■ Task objective
Pictures must not appear in the copy. Set down exactly the line with "Required fields are marked" and each line after it through the end of the data below.

(Extracted page text data)
+++++

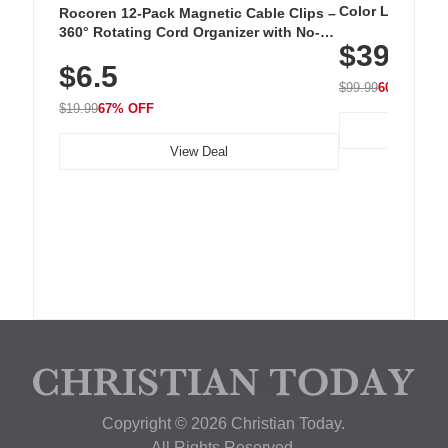
Color LED Silic
Rocoren 12-Pack Magnetic Cable Clips –
Cordless Recha
360° Rotating Cord Organizer with No-
$39.99
with 240 LEDs f
Residue Adhesive, Cord Holder for Desk,
$6.5
Nightstand, Wall, Car & Office, White
$99.99
60% OFF
$19.99
67% OFF
View Deal
Copyright © 2026 Christian Today.
All Rights Reserved.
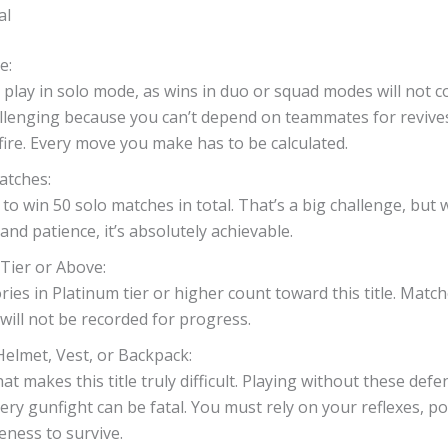
al
e:
play in solo mode, as wins in duo or squad modes will not cou
llenging because you can’t depend on teammates for revive
fire. Every move you make has to be calculated.
atches:
to win 50 solo matches in total. That’s a big challenge, but 
and patience, it’s absolutely achievable.
Tier or Above:
ories in Platinum tier or higher count toward this title. Matc
will not be recorded for progress.
elmet, Vest, or Backpack:
hat makes this title truly difficult. Playing without these defe
ry gunfight can be fatal. You must rely on your reflexes, po
ness to survive.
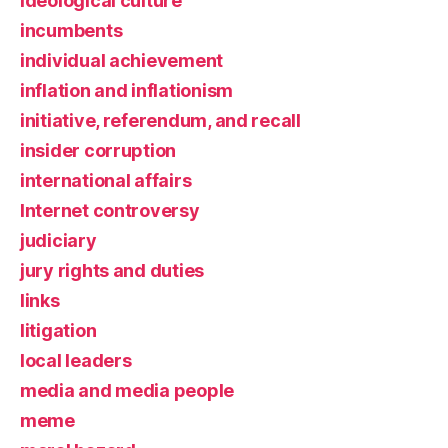
ideological culture
incumbents
individual achievement
inflation and inflationism
initiative, referendum, and recall
insider corruption
international affairs
Internet controversy
judiciary
jury rights and duties
links
litigation
local leaders
media and media people
meme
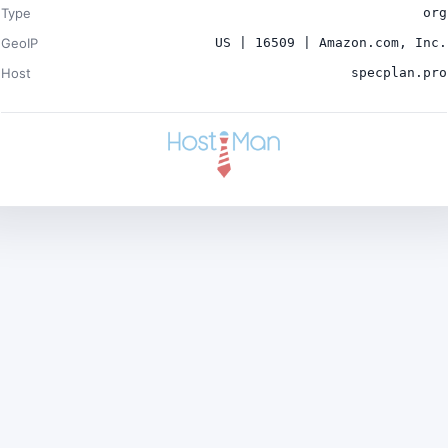
Type
org
GeoIP
US | 16509 | Amazon.com, Inc.
Host
specplan.pro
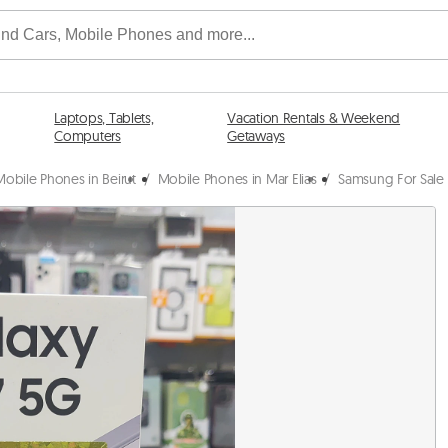
Laptops, Tablets,
Vacation Rentals & Weekend
Computers
Getaways
Mobile Phones in Beirut
/
Mobile Phones in Mar Elias
/
Samsung For Sale i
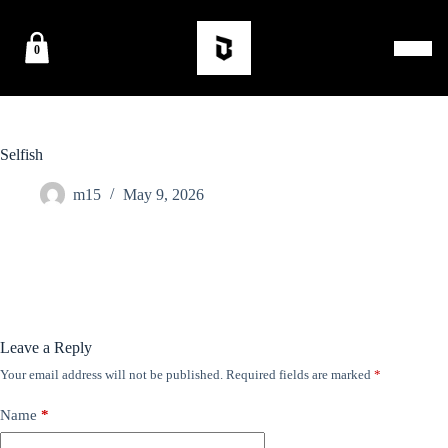
0
Selfish
m15
May 9, 2026
Leave a Reply
Your email address will not be published.
Required fields are marked
*
Name
*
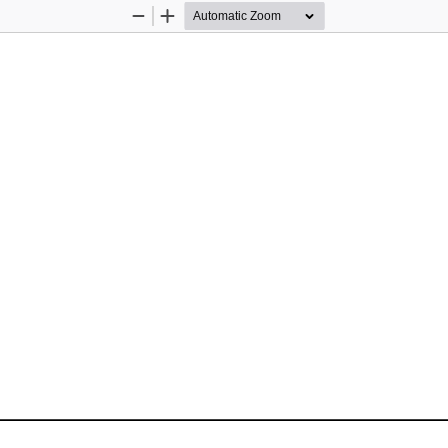
Zoom
Zoom
Out
In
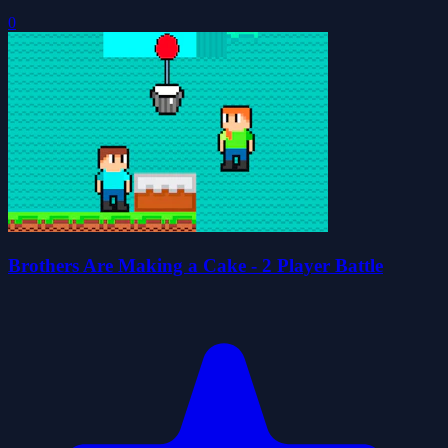
0
Brothers Are Making a Cake - 2 Player Battle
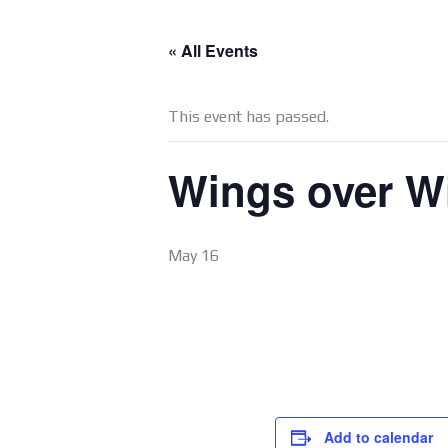
« All Events
This event has passed.
Wings over Wi
May 16
Add to calendar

+++++

■ Task output
Required fields are marked
*
Name
*
Zoom
Zoom
Out
In
0
Brothers Are Making a Cake - 2 Player Battle
« All Events
This event has passed.
Wings over Wi
May 16
Add to calendar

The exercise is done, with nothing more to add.